This Article is From Sep 21, 2012

PM addresses nation on reforms: Who said what

PM addresses nation on reforms: Who said what
New Delhi: Prime Minister Manmohan Singh, in a televised speech this evening, explained to the nation the reforms introduced by his government last week. The PM said that the people have a right to know why his government took these decisions and that they should rest assured that the government did not want to burden the aam aadmi or common man.

Here are the political reactions to Dr Singh's speech:

Mamata Banerjee, Trinamool Congress Chief and West Bengal Chief Minister (on her Facebook page)
I want to ask what is the definition of aam aadmi? Is it not becoming clear that the use of the name of aam aadmi, and misuse of power of chair. Is it to finish aam aadmi? Is it the game plan.

Sitaram Yechury, CPI(M)leader
There is nothing new in the PM's speech

Kakoli Ghosh Dastidar, Trinamool Congress leader
PM is a gentleman, a learned man. But the Congress has no touch with the common man, though they keep talking about aam aadmi. Cut in subsidy will create problems for the middle class.

Mukhtar Abbas Naqvi, BJP leader
In his speech, the Prime Minister tried to mislead the country. He appeared advocating the interests of foreign countries and not the Indians, he leads.

Prakash Javadekar, BJP spokesperson
If PM wanted to show intent, he should have acted against corruption. Instead he has burdened the common man.

Tarun Vijay, BJP spokesperson
Money doesn't grow on trees, yes. Thanks for telling us, but money stashed in foreign banks? No mention of financial irregularities. Just Words.

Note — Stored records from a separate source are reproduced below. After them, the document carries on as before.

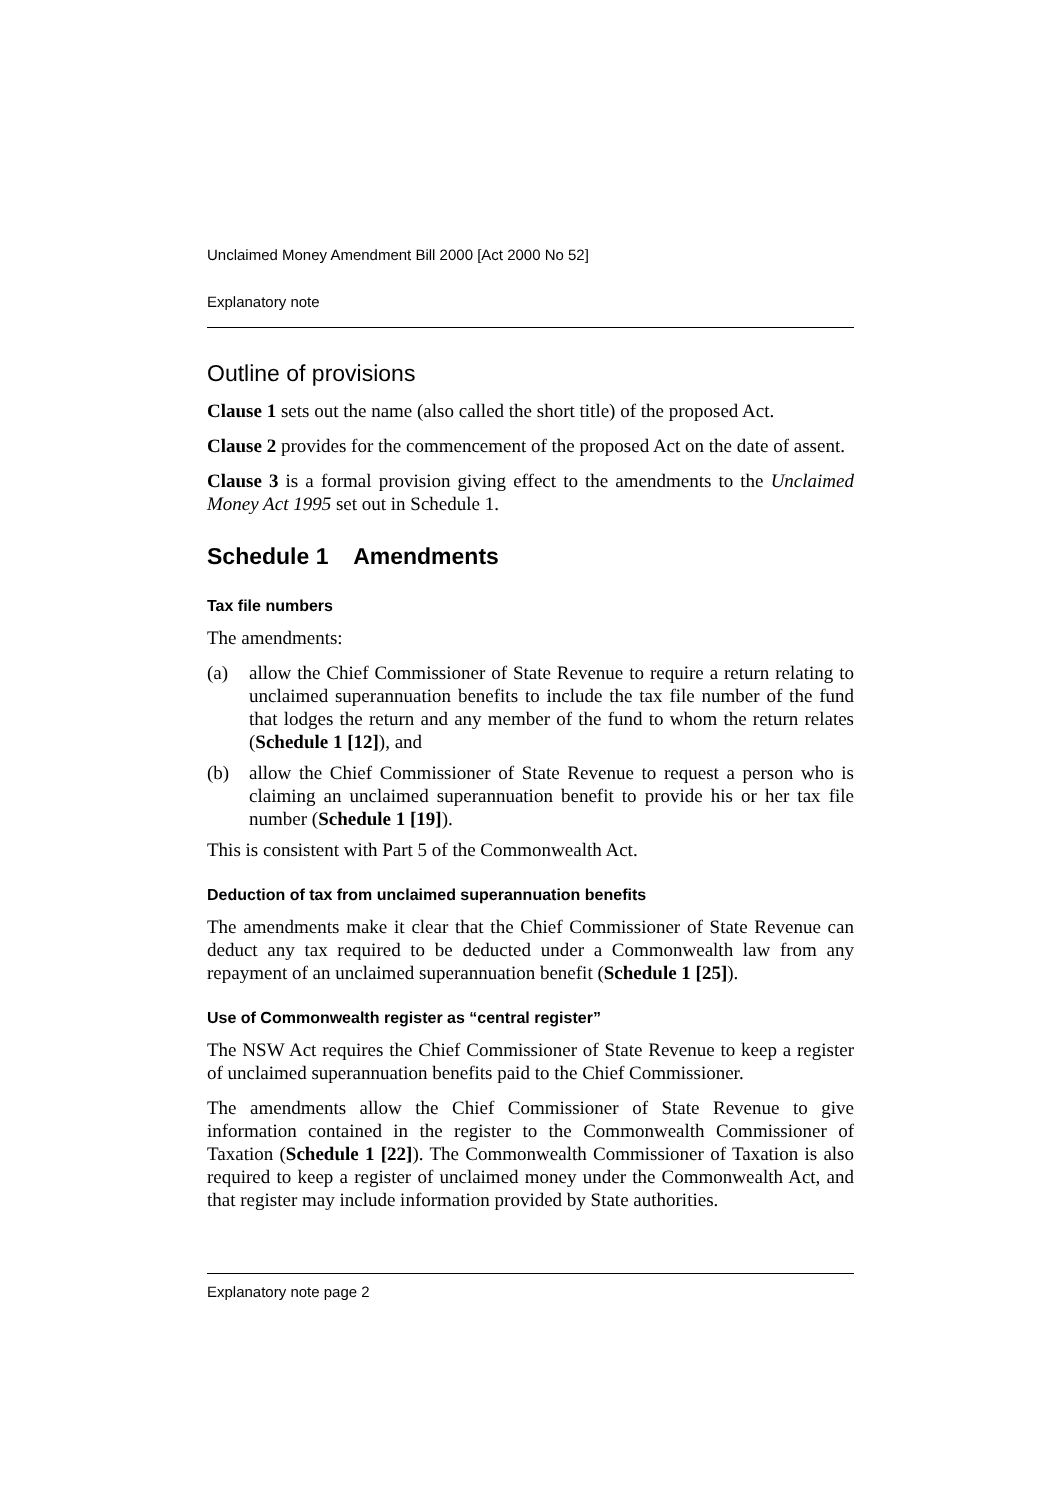Unclaimed Money Amendment Bill 2000 [Act 2000 No 52]
Explanatory note
Outline of provisions
Clause 1 sets out the name (also called the short title) of the proposed Act.
Clause 2 provides for the commencement of the proposed Act on the date of assent.
Clause 3 is a formal provision giving effect to the amendments to the Unclaimed Money Act 1995 set out in Schedule 1.
Schedule 1 Amendments
Tax file numbers
The amendments:
(a) allow the Chief Commissioner of State Revenue to require a return relating to unclaimed superannuation benefits to include the tax file number of the fund that lodges the return and any member of the fund to whom the return relates (Schedule 1 [12]), and
(b) allow the Chief Commissioner of State Revenue to request a person who is claiming an unclaimed superannuation benefit to provide his or her tax file number (Schedule 1 [19]).
This is consistent with Part 5 of the Commonwealth Act.
Deduction of tax from unclaimed superannuation benefits
The amendments make it clear that the Chief Commissioner of State Revenue can deduct any tax required to be deducted under a Commonwealth law from any repayment of an unclaimed superannuation benefit (Schedule 1 [25]).
Use of Commonwealth register as “central register”
The NSW Act requires the Chief Commissioner of State Revenue to keep a register of unclaimed superannuation benefits paid to the Chief Commissioner.
The amendments allow the Chief Commissioner of State Revenue to give information contained in the register to the Commonwealth Commissioner of Taxation (Schedule 1 [22]). The Commonwealth Commissioner of Taxation is also required to keep a register of unclaimed money under the Commonwealth Act, and that register may include information provided by State authorities.
Explanatory note page 2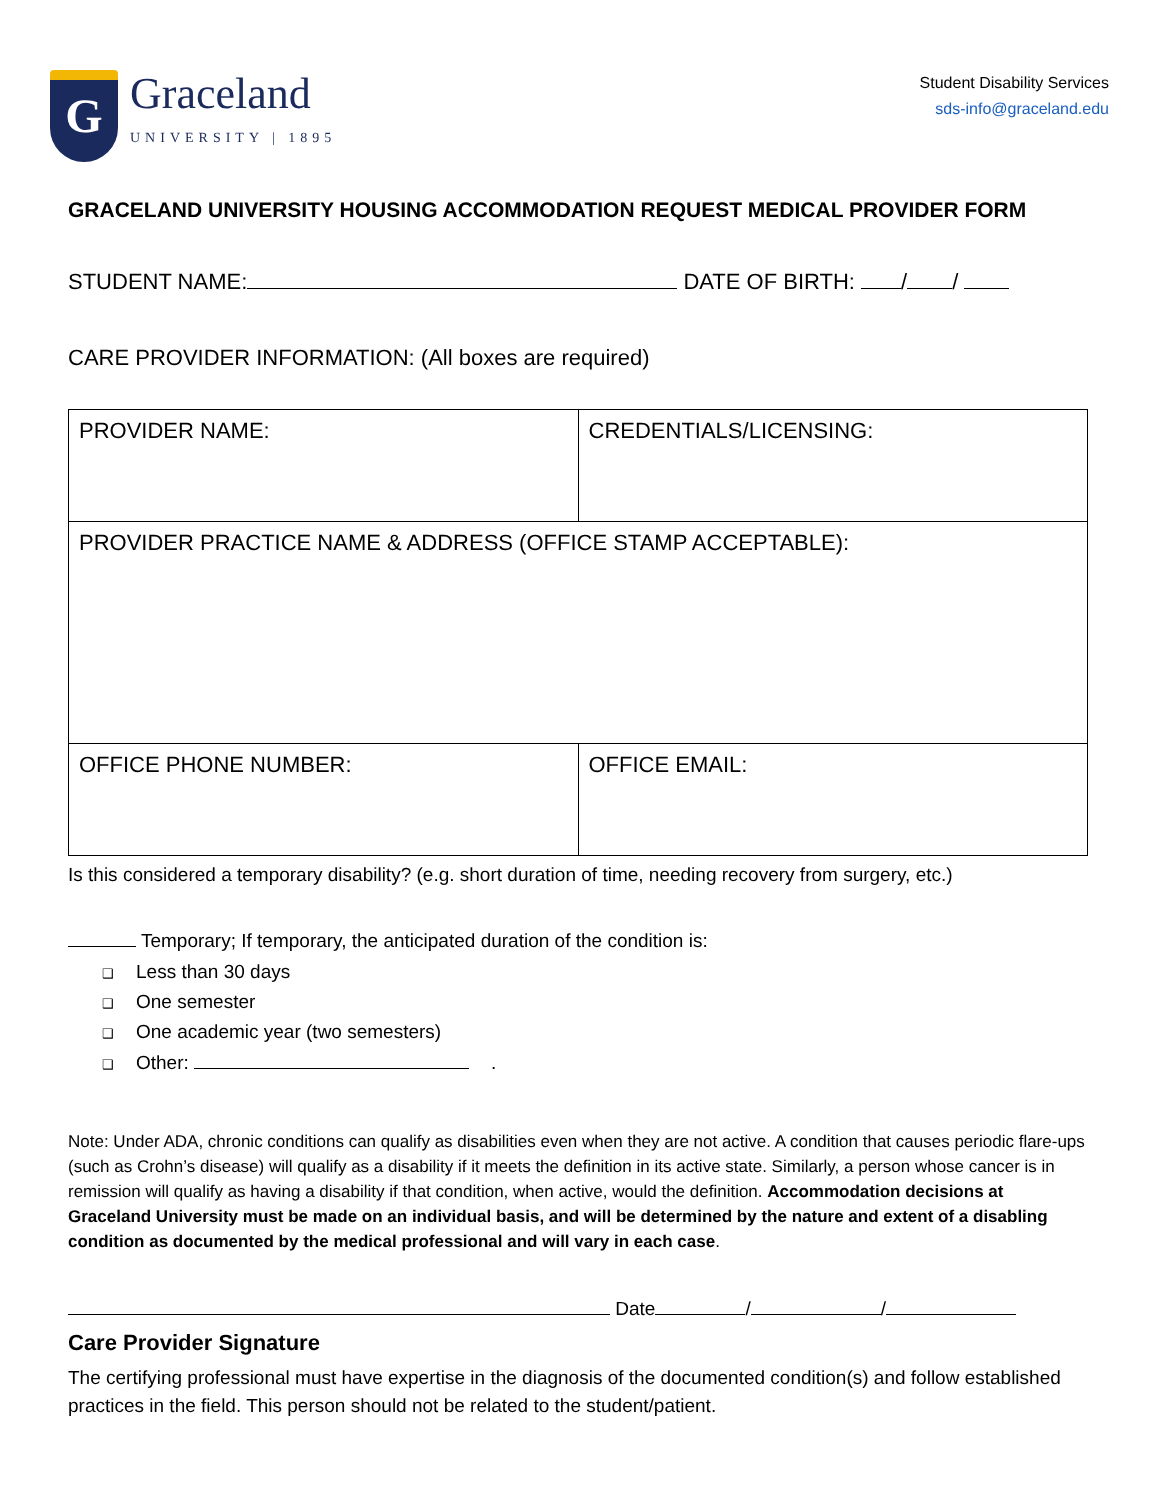G
Graceland
UNIVERSITY | 1895
Student Disability Services
sds-info@graceland.edu
GRACELAND UNIVERSITY HOUSING ACCOMMODATION REQUEST MEDICAL PROVIDER FORM
STUDENT NAME: DATE OF BIRTH: / /
CARE PROVIDER INFORMATION: (All boxes are required)
| PROVIDER NAME: | CREDENTIALS/LICENSING: |
| PROVIDER PRACTICE NAME & ADDRESS (OFFICE STAMP ACCEPTABLE): | |
| OFFICE PHONE NUMBER: | OFFICE EMAIL: |
Is this considered a temporary disability? (e.g. short duration of time, needing recovery from surgery, etc.)
Temporary; If temporary, the anticipated duration of the condition is:
❑ Less than 30 days
❑ One semester
❑ One academic year (two semesters)
❑ Other: .
Note: Under ADA, chronic conditions can qualify as disabilities even when they are not active. A condition that causes periodic flare-ups (such as Crohn’s disease) will qualify as a disability if it meets the definition in its active state. Similarly, a person whose cancer is in remission will qualify as having a disability if that condition, when active, would the definition. Accommodation decisions at Graceland University must be made on an individual basis, and will be determined by the nature and extent of a disabling condition as documented by the medical professional and will vary in each case.
Date / /
Care Provider Signature
The certifying professional must have expertise in the diagnosis of the documented condition(s) and follow established practices in the field. This person should not be related to the student/patient.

Shivanand Tiwari, Janata Dal (United) spokesperson
Everybody knows that a major share of petrol and diesel is imported. But what steps has the government taken to bring down the consumption. He is accusing the Opposition of creating confusion on the issue but, in fact, Singh himself is doing so.

Prakash Karat, CPI(M) General Secretary
The Prime Minister has sought to defend the indefensible steps taken by the government. The Prime Minister has not answered how he could proceed with these measures when it does not have the support of the overwhelming majority in Parliament.

D Raja, CPI National Secretary
The address was very very desperate. He miserably failed to answer any questions raised by common man and parties.

Kapil Sibal, union minister
Without these decisions, our situation would have worsened. I think the steps taken are not much and are right. The steps in 1991 were opposed similarly.

Rashid Alvi, Congress spokesperson
The Prime Minister has explained each and everything as to why under the present circumstances, tough steps taken by the government were necessary. This should be appreciated by other parties.

Shabana Azmi, actor and activist

Sound speech by PM. There should be many such addresses to a bewildered nation so people know what's going on and why.

Ajay Maken, Union sports minister
PM shows strong resolve, aggression and focus for fast economic growth, for welfare of the common man! "Those opposing now, did so in 1991 too."

Adi Godrej, chairman of the Godrej Group and president of CII
A very balanced address, he clearly explained that these steps were very necessary. His comparison with 1991 was very apt. I am impressed with the action last week and today's speech; the government has good support. Mamata's pullout may strengthen the government - the stock market went up and the rupee appreciated. A stronger rupee will lead to lower inflation.

Jay Shankar, economist and political strategist
There is very little that the Prime Minister has to connect with the people... they don't know or understand great economic terminologies like fiscal deficit. He should speak to the people more often. In a typical democracy like India, regional parties have become strong and they determine how reforms should be implemented. Strong leadership is required.

Madan Sabnavis, chief economist, Care Ratings
The government should rethink its decision taken on subsidy. The PM spoke very good economics but was not convincing. It is not a precarious situation like in 1991, India is not the only country with a high fiscal deficit.

Kiran Mazumdar Shaw MD, Biocon
PM gave a very cogent explanation of the urgency for reforms. He reached out to the people to explain how he can't afford India to reach a situation like some European countries where people are losing their jobs. I wish he had done this earlier. We can't have a prime minister who keeps large periods of silence.